Un joven granadino denuncia una brutal paliza tras salir de una discoteca de Málaga
Los hechos tuvieron lugar este fin de semana cuando dos personas agredieron al joven acusándole de antifascista
Vienen a pasar el fin de semana a Granada y acaban detenidos por ocasionar una reyerta y agredir a dos agentes en una discoteca
"Ayer me pegaron una paliza en Málaga, ellos eran unos chavales españoles que tienen mucho odio y estaban puestos, imagino, no tengo móvil y tengo muchas ganas de llorar". Así denunciaba el joven granadino Pablo Romero, de 24 años, el incidente ocurrido este fin de semana cuando salió de una discoteca en la capital de la Costa del Sol, donde sufrió una paliza a manos dos individuos que le sorprendieron por la espalda. Según su testimonio, fue en un momento en el que estaba solo y cuando el local cerraba sus puertas.
El joven, que estudia en la vecina ciudad y era "la primera vez que salía" por ahí, fue al baño antes de que cerrase la discoteca, poco antes de las seis de la madrugada, según relata. Fue entonces cuando sus dos agresores, le cogieron por la espalda y le dieron la paliza. "Me preguntaron, ya estando en el suelo que si era antifacista, gritando bastante y me salió decirles que sí. Me hicieron una foto también, me estranguló uno de ellos", asegura el joven, quien no conocía a ninguno de sus agresores. "Creo que tenían ganas de darle a alguien, me vieron solo y me dieron. Creo que hubiese dicho lo que hubiese dicho me habrían pegado".
Según su relato, le inmovilizaron con sus rodillas sobre sus brazos, de forma que no pudo defenderse. Tras esto, comenzaron a pegarle codazos. "Hubo un momento en el que no encontraban el móvil de uno de los agresores y me dijeron que hasta que no saliese el móvil que no me movía. Cuando lo tuvieron me hicieron la foto y supongo que se fueron de allí", prosigue.

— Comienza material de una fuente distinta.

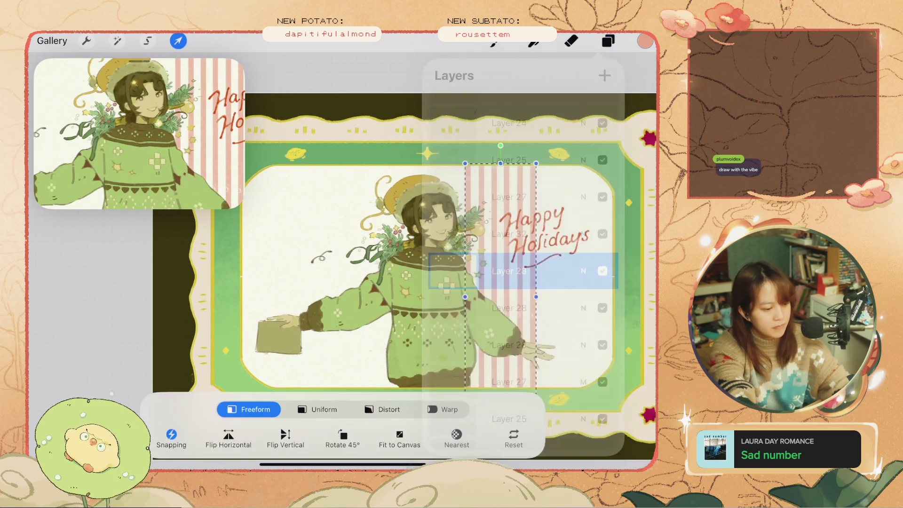
drag(501, 231, 423, 230)
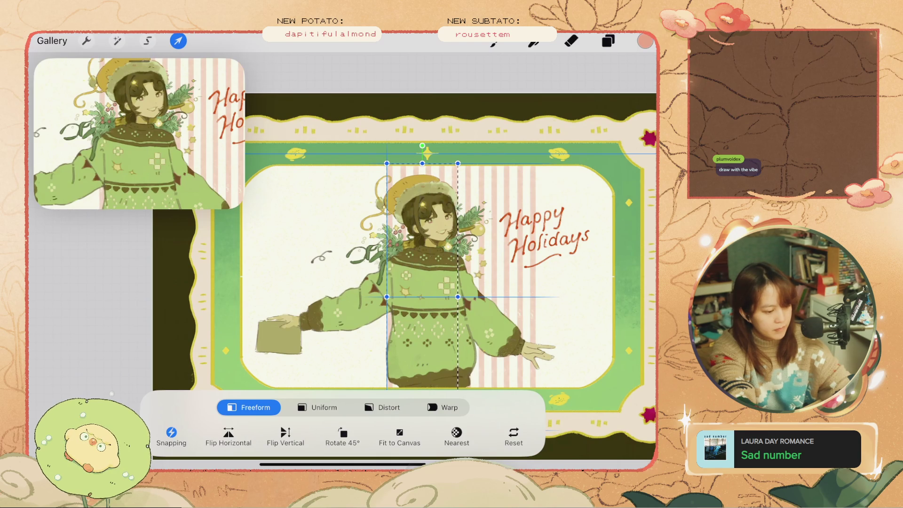
click(178, 41)
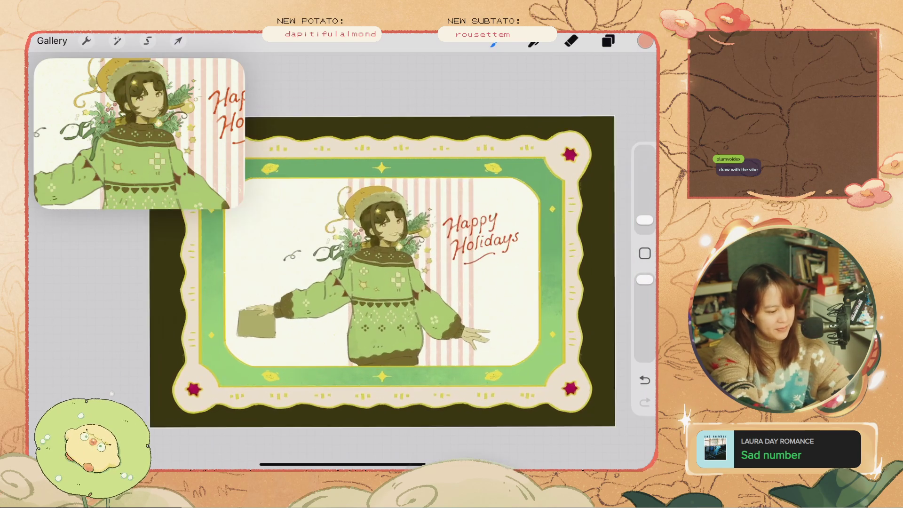
click(608, 41)
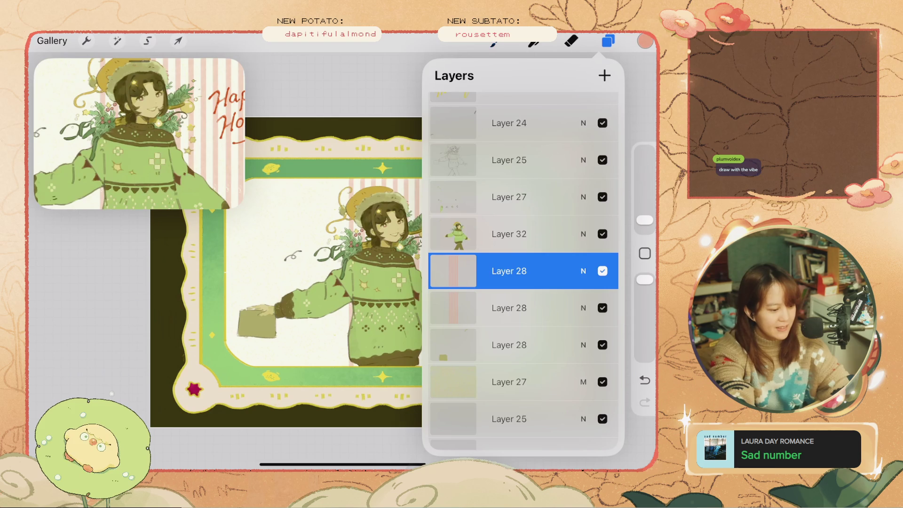
click(509, 308)
click(178, 41)
drag(385, 282, 259, 282)
drag(386, 282, 395, 282)
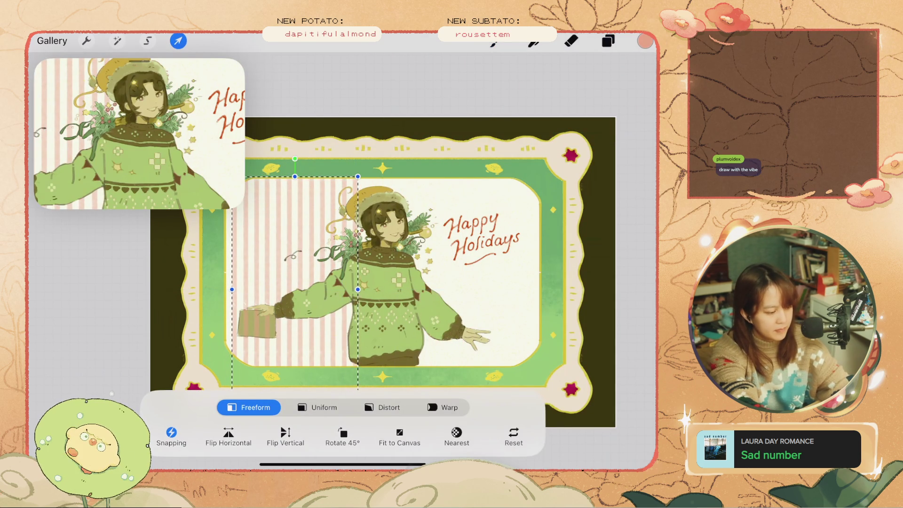
Reorder and duplicate the stripe layer, then snap the copy rightward to widen the band
click(608, 41)
mouse_move(518, 271)
mouse_down()
mouse_move(517, 308)
mouse_move(470, 308)
mouse_up()
click(548, 308)
click(608, 41)
drag(399, 282, 428, 282)
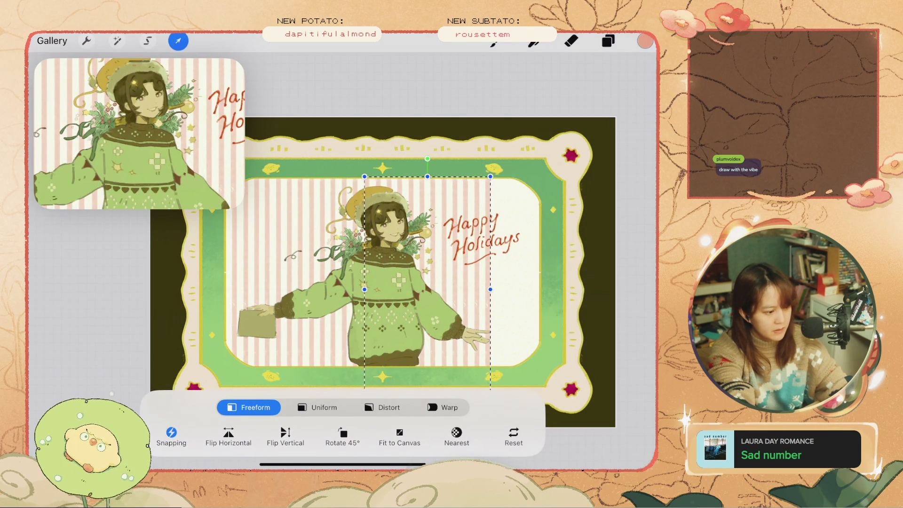
click(493, 42)
click(178, 41)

Tras el incidente, los amigos del joven lo localizaron con "la cara apaleada", le "ayudaron" y lo trasladaron a un centro de salud y posteriormente interpuso una denuncia por los hechos ocurridos ante la Policía Nacional. Según su relato, sus agresores tendrían "de 20-25 años y eran de mediana estatura y de pelo negro" y tras la agresión huyeron del lugar en un Renault Clio blanco.
"Si tenéis a bien difundid mi rostro pa (sic) que no se olvide lo que hace el odio os lo agradecería mucho", aseguraba la víctima en un mensaje en sus propias redes sociales, en el que acompañaba una imagen de su rostro. Ahora, el joven, que ha regresado a Granada "para descansar", relata que los golpes le causaron un derrame en el ojo, varios moratones en la cara y dolores en el cuello.